Unnamed: 0,0,1,2,3,4,5,6,7,8
0,6,148.0,72.0,35.0,,33.6,0.627,50,1
1,1,85.0,66.0,29.0,,26.6,0.351,31,0
2,8,183.0,64.0,,,23.3,0.672,32,1


## Eradicate all instances with NaN ## 

In [6]:
diabetes.dropna(inplace=True)

In [7]:
train, test = train_test_split(diabetes, 
                               test_size=.20, 
                               random_state=0, 
                               stratify=diabetes[8])
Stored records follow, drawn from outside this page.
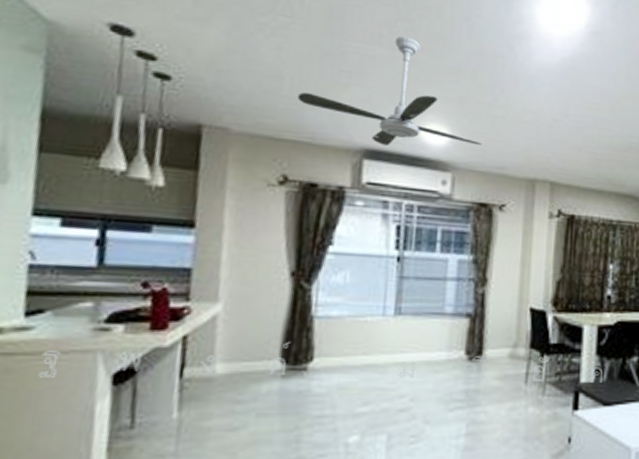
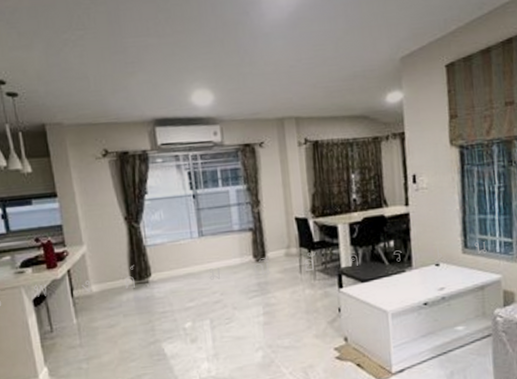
ceiling fan: present [297,36,482,146] -> none [101,24,238,114]

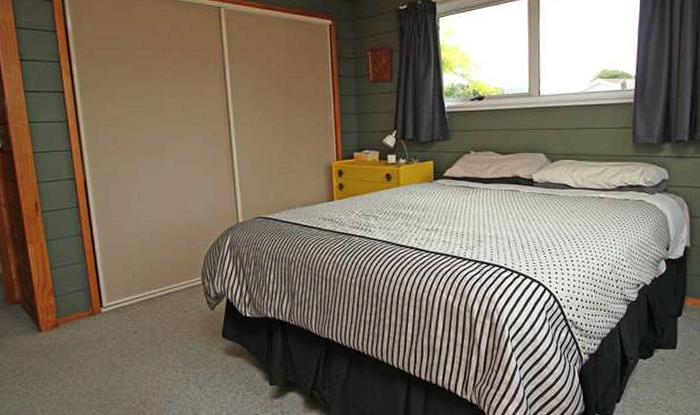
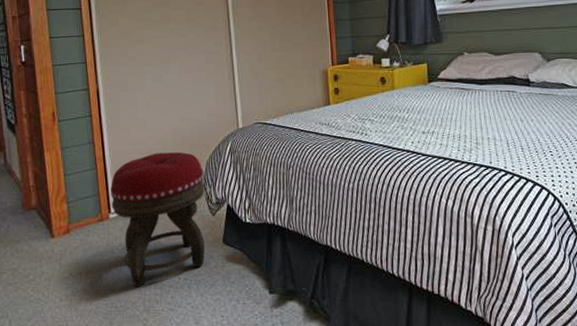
footstool: none [102,246,203,380] -> present [111,152,205,287]

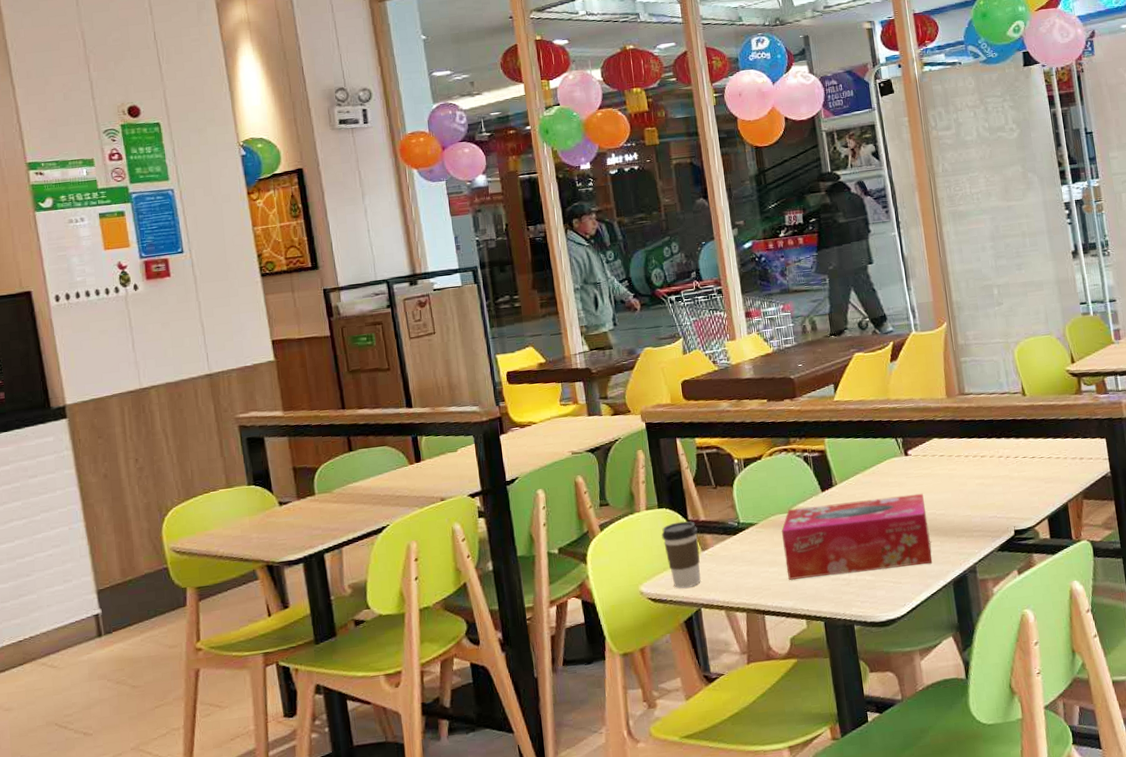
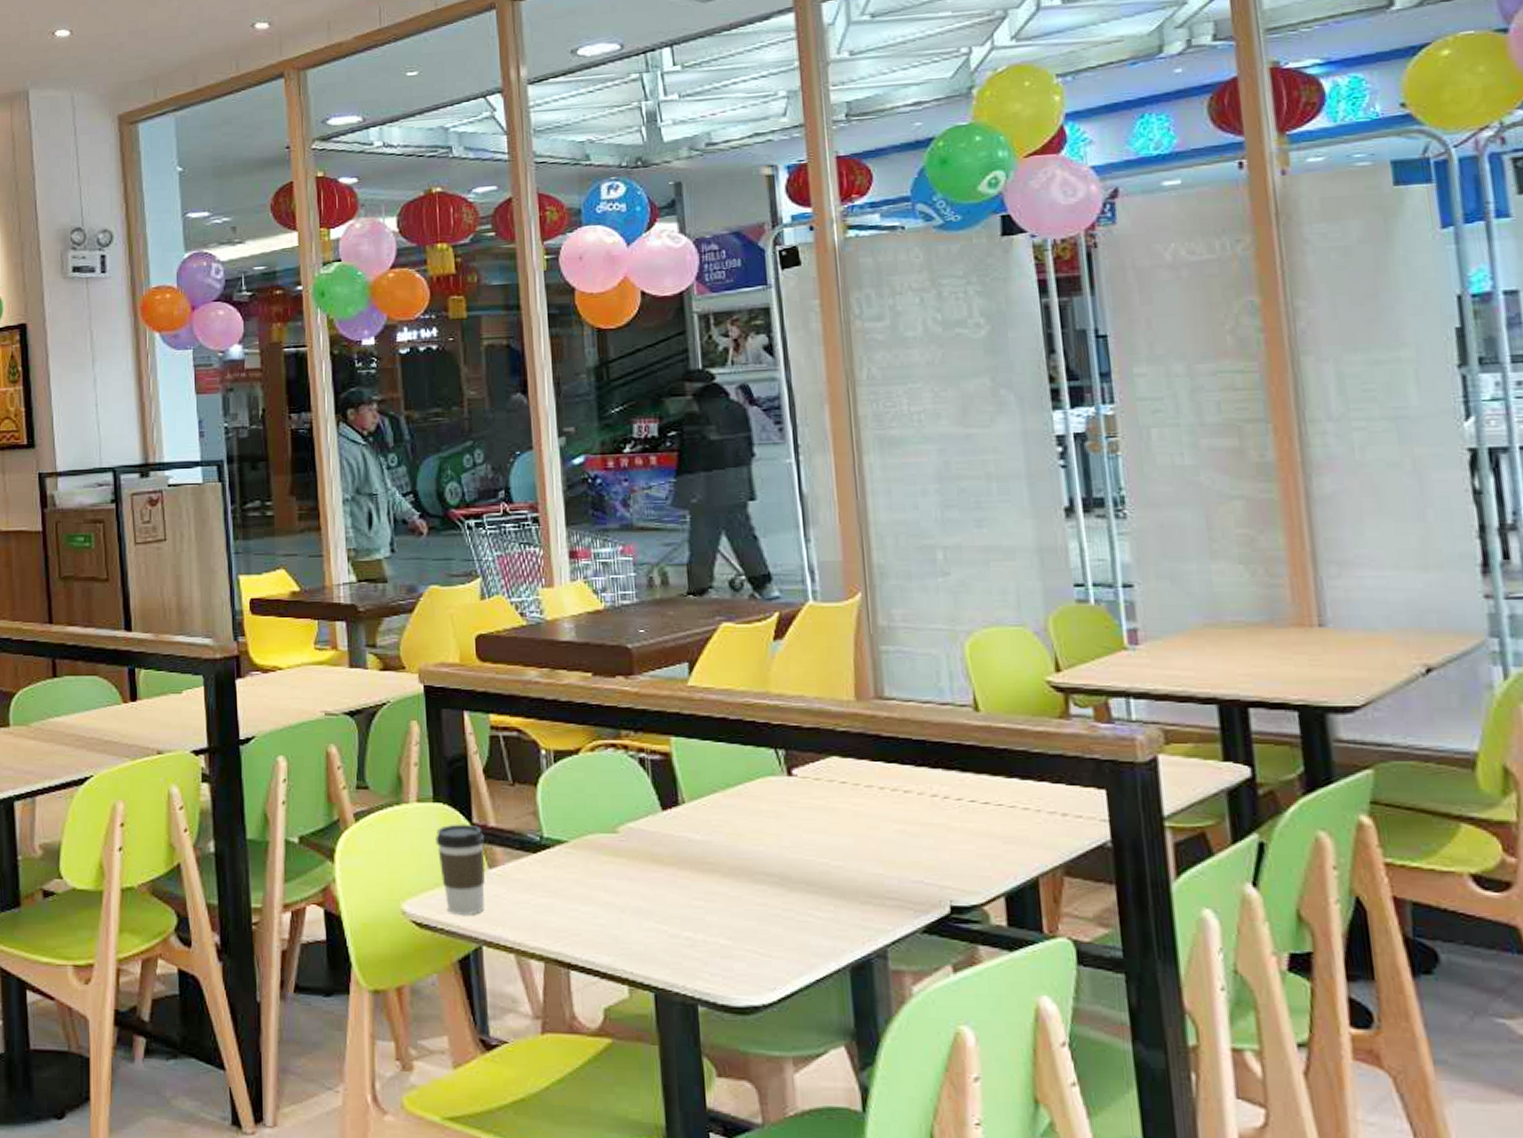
tissue box: present [781,493,932,581] -> none [600,828,821,936]

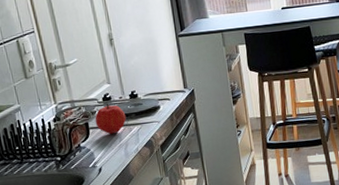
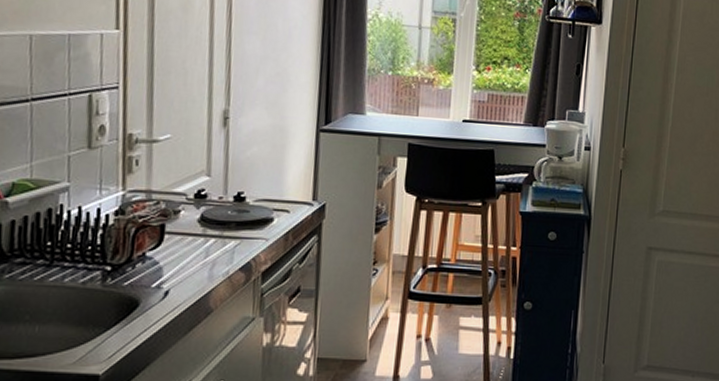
fruit: present [94,104,126,135] -> none [175,203,223,246]

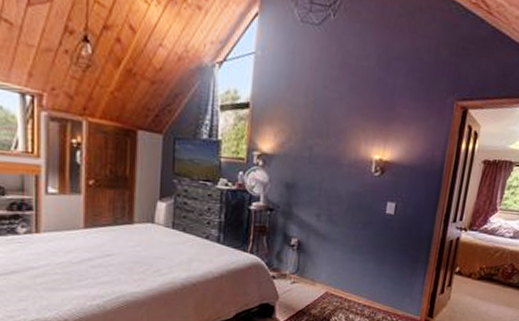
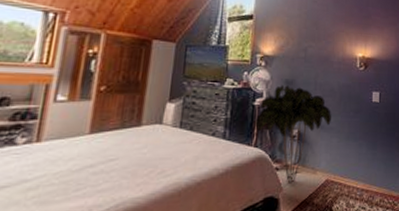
indoor plant: none [251,189,336,293] -> present [255,85,331,183]

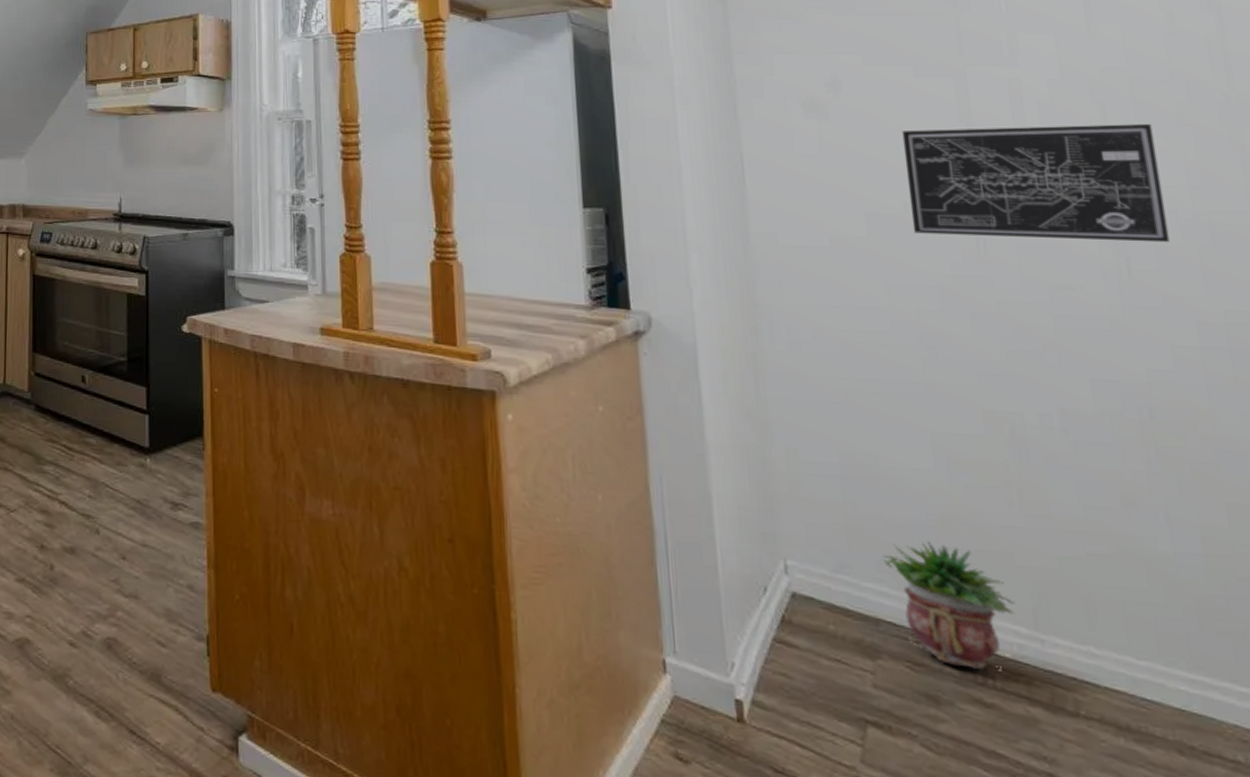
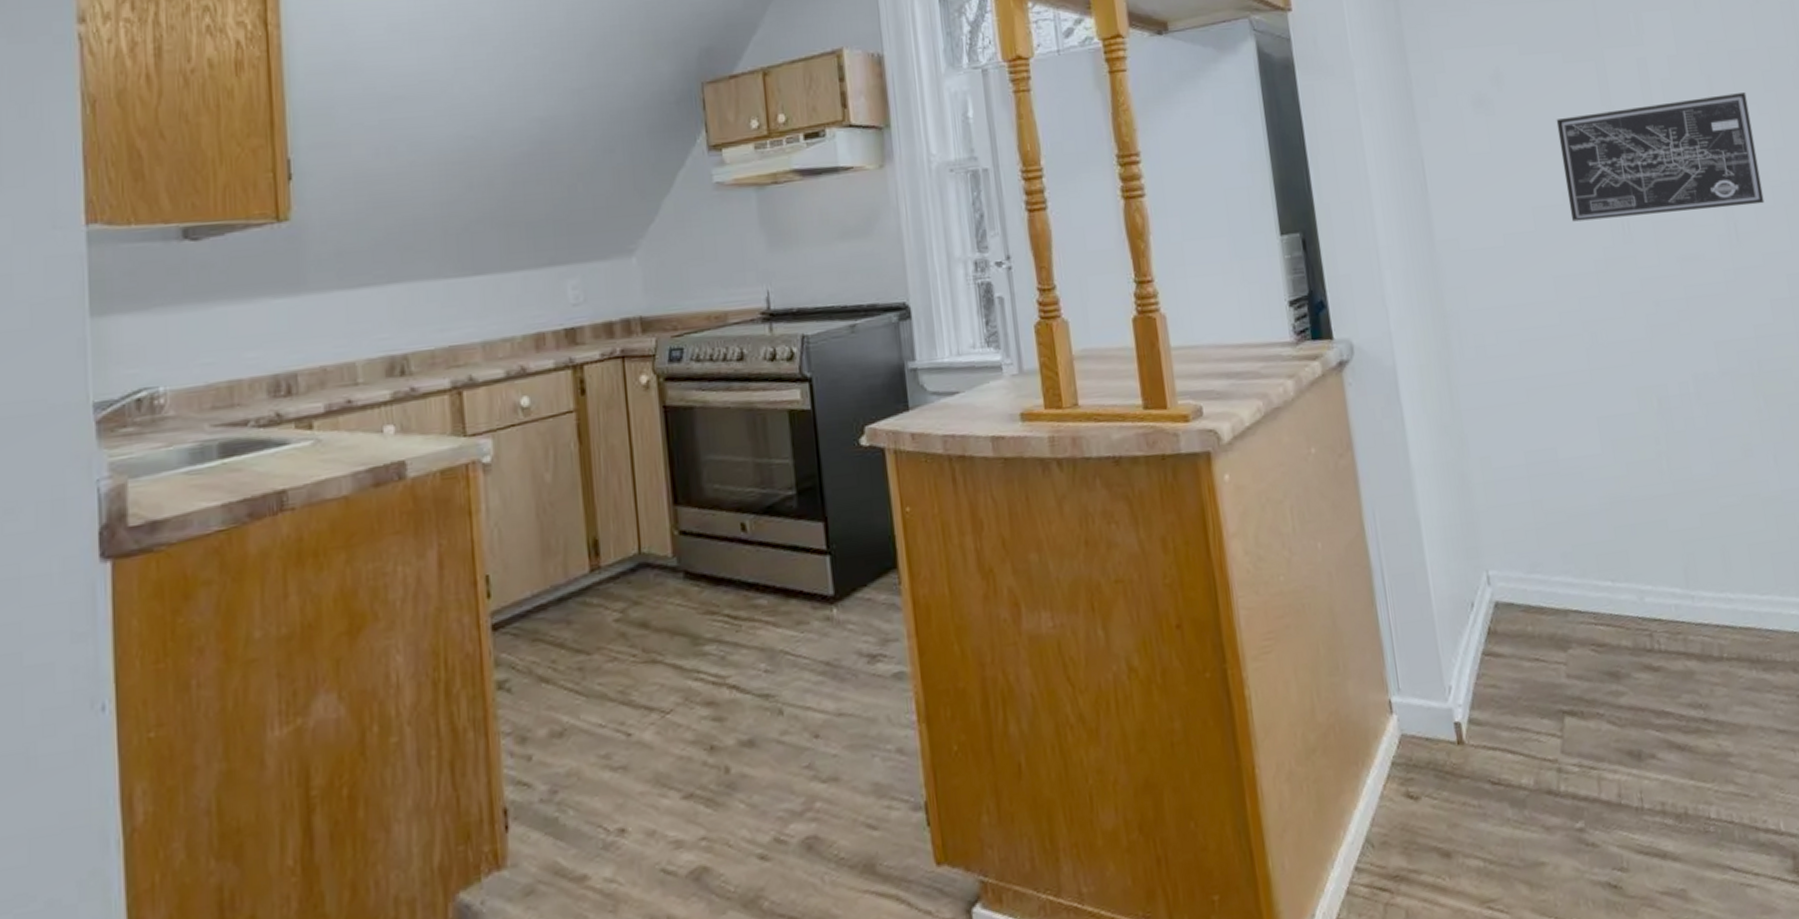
potted plant: present [882,541,1015,671] -> none [1566,525,1671,639]

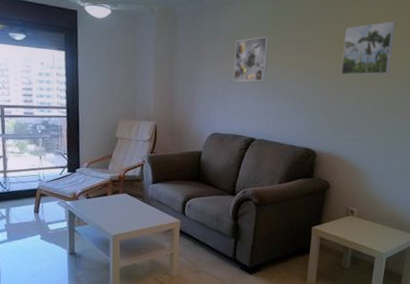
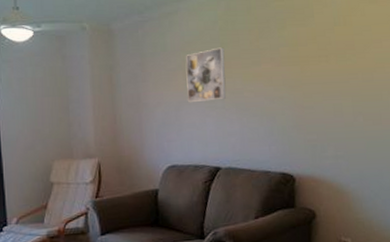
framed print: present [341,21,395,76] -> none [310,19,366,85]

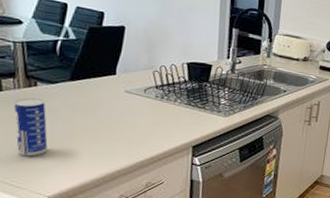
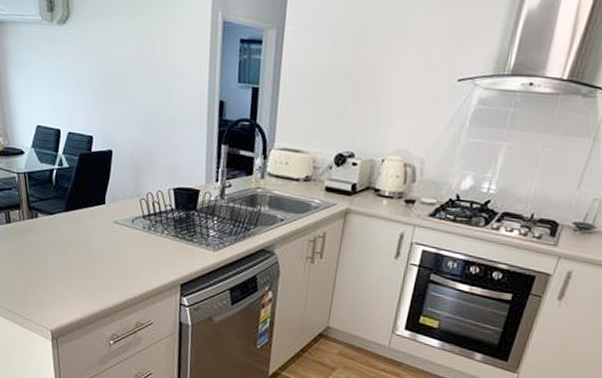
beverage can: present [13,98,48,157] -> none [20,230,49,289]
train_X = train[train.columns[:8]]
test_X = test[test.columns[:8]]

train_Y = train[8]
test_Y = test[8]

print train_X.shape
print test_X.shape

(313, 8)
(79, 8)


In [8]:
count_1 = 0
count_0 = 0
for i in train_Y: 
    if i == 1: count_1+=1
    if i == 0: count_0+=1 

print count_1 
print count_0
print len(train_Y)

104
209
313


In [9]:
test_X = test_X.values
train_X = train_X.values
test_Y = test_Y.values
train_Y = train_Y.values

In [10]:
train_Y_format = np.zeros(shape=(len(train_Y), 2))
for i in range(len(train_Y)):
    if train_Y[i] == 0: 
        train_Y_format[i] = [1,0]
    elif train_Y[i] == 1: 
        train_Y_format[i] = [0,1]
    else: 
        print "uh oh"

In [11]:
test_Y_format = np.zeros(shape=(len(test_Y), 2))
for i in range(len(test_Y)):
    if test_Y[i] == 0: 
        test_Y_format[i] = [1,0]
    elif test_Y[i] == 1: 
        test_Y_format[i] = [0,1]
    else: 
        print "uh oh"

# Let's attempt to train a logistic regression model # 

In [12]:
from keras.models import Sequential 
from keras.layers import Dense, Activation 
from keras.regularizers import L1L2

output_dim = nb_classes = 2
input_dim = 8

model = Sequential() 
model.add(Dense(output_dim, 
                input_dim=input_dim, 
                activation='softmax',
                kernel_regularizer=L1L2(l1=0.0, l2=0.1),
                )) 
batch_size = 5
nb_epoch = 40

  from ._conv import register_converters as _register_converters
Using TensorFlow backend.


In [13]:
model.compile(optimizer='adagrad', 
              loss='categorical_crossentropy', 
              metrics=['accuracy']) 

model.fit(train_X, train_Y_format, 
                    batch_size=batch_size, 
                    nb_epoch=nb_epoch,
                    verbose=1, 
                    validation_data=(test_X, test_Y_format)) 

score = model.evaluate(test_X, test_Y_format, verbose=0) 

print('Test score:', score[0]) 
print('Test accuracy:', score[1])



Train on 313 samples, validate on 79 samples
Epoch 1/40
Epoch 2/40
Epoch 3/40
Epoch 4/40
Epoch 5/40
Epoch 6/40
Epoch 7/40
Epoch 8/40
Epoch 9/40
Epoch 10/40
Epoch 11/40
Epoch 12/40
Epoch 13/40
Epoch 14/40
Epoch 15/40
Epoch 16/40
Epoch 17/40
Epoch 18/40
Epoch 19/40
Epoch 20/40
Epoch 21/40
Epoch 22/40
Epoch 23/40
Epoch 24/40
Epoch 25/40
Epoch 26/40
Epoch 27/40
Epoch 28/40
Epoch 29/40
Epoch 30/40
Epoch 31/40
Epoch 32/40
Epoch 33/40
Epoch 34/40
Epoch 35/40
Epoch 36/40
Epoch 37/40
Epoch 38/40
Epoch 39/40
Epoch 40/40
('Test score:', 5.978144537044477)
('Test accuracy:', 0.6455696247800996)


# RESULTS #

So in this notebook, we chose to eradicate all instances with missing values. After training for 40 epochs with batch sizes of 5, we arrived at 73.4% accuracy. We will move on to the next notebook to attempt variations of data augmentation in hopes of increasing the usable dataset.